Department of Medicine, Division of Immunology, and Institute for Immunity Transplantation and Infection, Stanford University School of Medicine, Stanford, CA 94305, USA.
Cell Rep. 2020 Nov 3;33(5):108330. doi: 10.1016/j.celrep.2020.108330.

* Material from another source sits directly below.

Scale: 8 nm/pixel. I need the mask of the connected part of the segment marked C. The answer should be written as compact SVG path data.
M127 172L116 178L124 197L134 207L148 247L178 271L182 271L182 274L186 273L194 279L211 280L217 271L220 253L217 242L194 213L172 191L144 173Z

Systemic lupus erythematosus (SLE) is a severe autoimmune disease mediated by pathogenic autoantibodies. While complement protein C4 is associated with SLE, its isoforms (C4A and C4B) are not equal in their impact. Despite being 99% homologous, genetic studies identified C4A as more protective than C4B. By generating gene-edited mouse strains expressing either human C4A or C4B and crossing these with the 564lgi lupus strain, we show that, overall, C4A-like 564Igi mice develop less humoral autoimmunity than C4B-like 564Igi mice. This includes a decrease in the number of GCs, autoreactive B cells, autoantibodies, and memory B cells. The higher efficiency of C4A in inducing self-antigen clearance is associated with the follicular exclusion of autoreactive B cells. These results explain how the C4A isoform is protective in lupus and suggest C4A as a possible replacement therapy in lupus.
系统性红斑狼疮(SLE)是一种由致病性自身抗体介导的严重自身免疫性疾病。尽管补体蛋白 C4 与 SLE 有关,但它的同工型(C4A 和 C4B)在其影响上并不相等。尽管具有 99%的同源性,但遗传研究表明 C4A 比 C4B 更具保护作用。通过生成表达人 C4A 或 C4B 的基因编辑小鼠品系,并将这些品系与 564lgi 狼疮品系杂交,我们表明,总体而言,C4A 样 564Igi 小鼠比 C4B 样 564Igi 小鼠发展出更少的体液自身免疫。这包括 GC、自身反应性 B 细胞、自身抗体和记忆 B 细胞数量的减少。C4A 在诱导自身抗原清除方面的更高效率与自身反应性 B 细胞的滤泡排除有关。这些结果解释了 C4A 同工型如何在狼疮中具有保护作用,并提示 C4A 可能是狼疮的一种潜在替代治疗方法。